Seek to strengthen your spouse’s co-parenting bond. Show respect, communicate regarding the children’s needs, and stay focused on solutions during conflicts.

Don’t Criticize or Belittle the Co-Parent

Co-parenting relationships often involve miscommunications and disagreements. But as a stepparent, resist the urge to criticize your spouse’s ex or blame them for conflicts. This will strain the co-parenting dynamic.

“My husband was always rude about my ex and blamed him anytime our son was upset or acting out,” says Julie. “It made an already tense situation worse.”

Remain neutral and open-minded during co-parenting disputes. Keep the focus on understanding the child’s needs rather than attacking the other parent.

Never Refuse to Be a Positive Influence

At times, being a stepparent will require personal sacrifice. Avoid letting your own interests or preferences prevent you from being a positive influence in the lives of your stepchildren.

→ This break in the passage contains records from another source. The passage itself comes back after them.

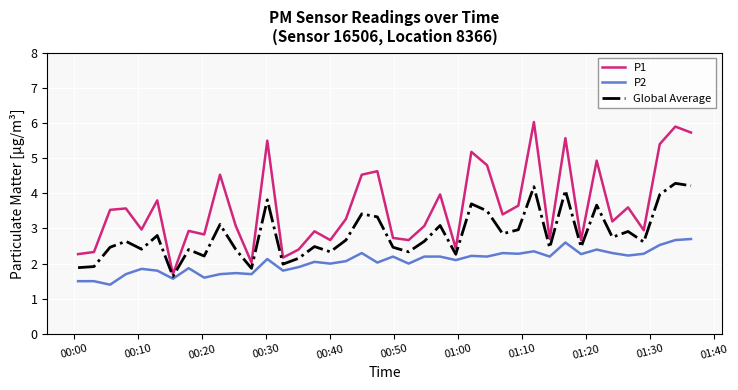

Which series has the widest spread of values?

P1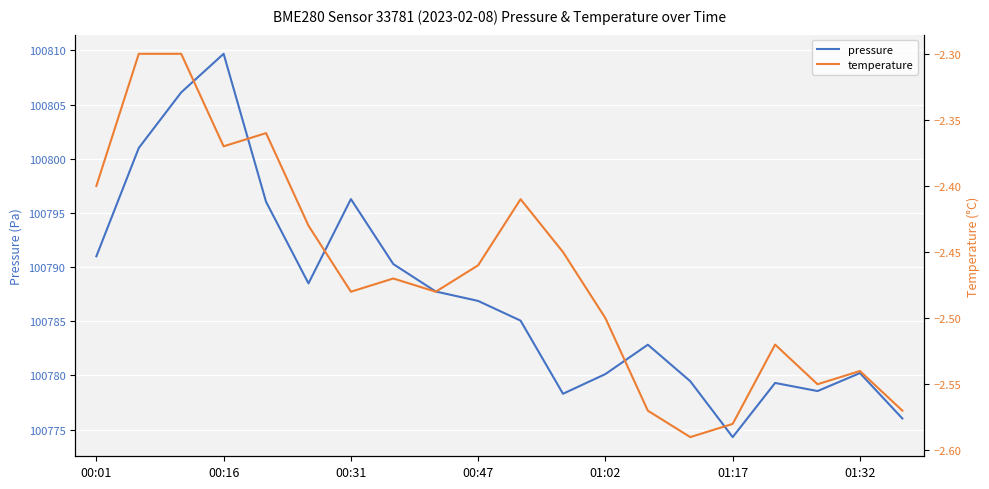

Where does the pressure series first go above 100786?

00:01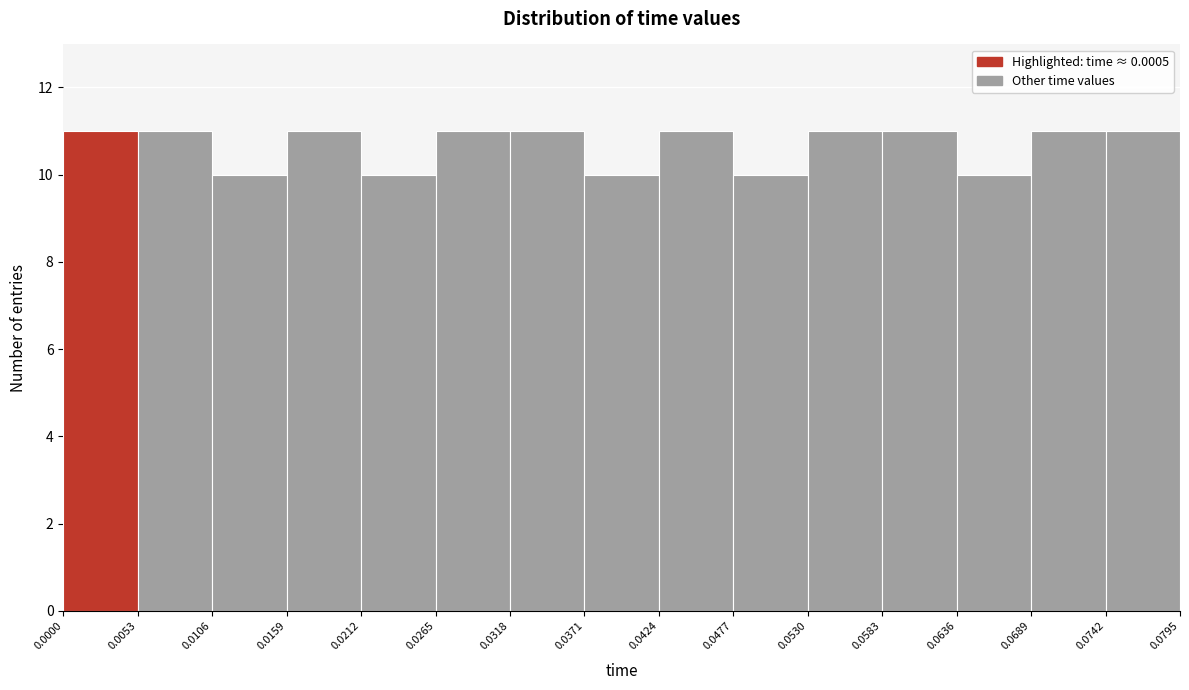

What is the height of the bar covering 0.0636 to 0.0689 on the x-axis? The values are not printed on the chart, so give them approximately, as read against the axis.

10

Make an effort to attend sports games, school events, or activities that are important to the kids even if they don’t excite you personally. Keep communication open and show support during tough times. Demonstrate through your actions that they can depend on you.

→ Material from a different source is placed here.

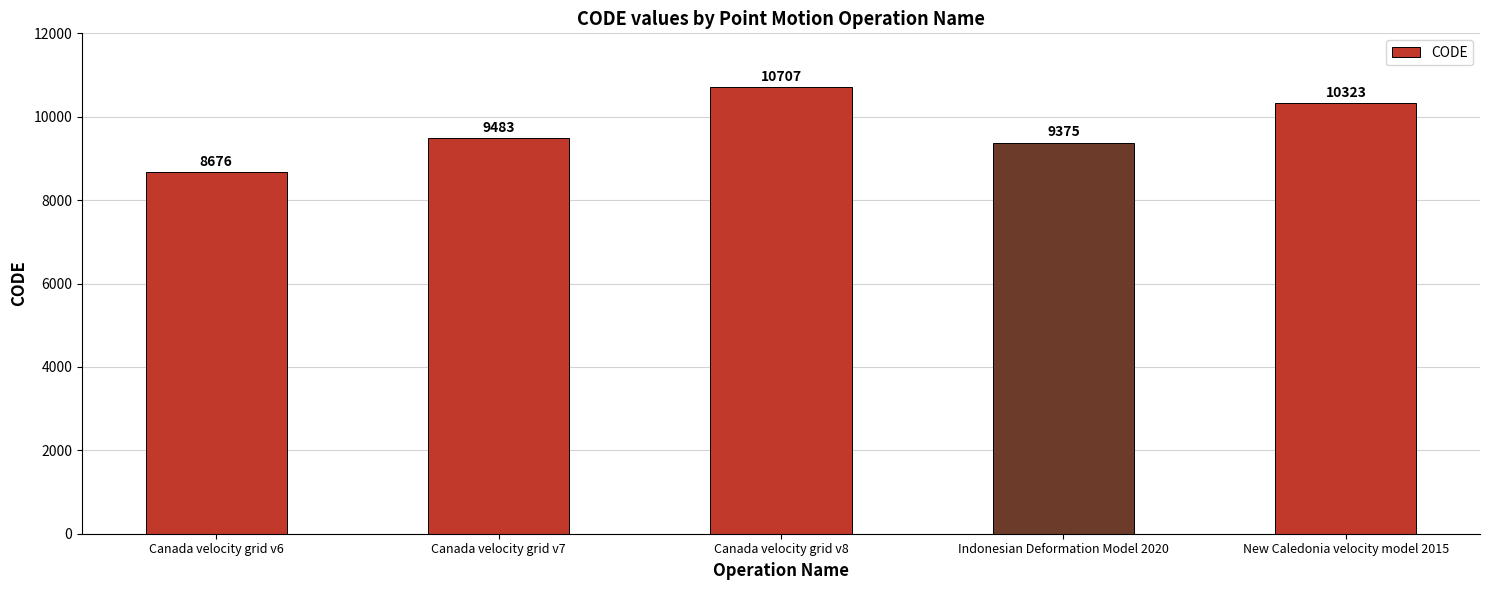

List the labels in order of value, largest first.

Canada velocity grid v8, New Caledonia velocity model 2015, Canada velocity grid v7, Indonesian Deformation Model 2020, Canada velocity grid v6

Becoming a stepparent comes with unique rewards and challenges. By avoiding the key mistakes outlined here, you can nurture trusting bonds with stepchildren over time. With patience, communication and respect at the core, you have an opportunity to enrich the lives of children as they adjust to a new family structure.

Remember, your role is distinct from the biological parents. Seek compromise with your spouse when parenting approaches clash. And let relationships with stepkids evolve gradually, without pressure or perfect expectations. Despite hurdles, with care and compassion, stepfamilies can thrive.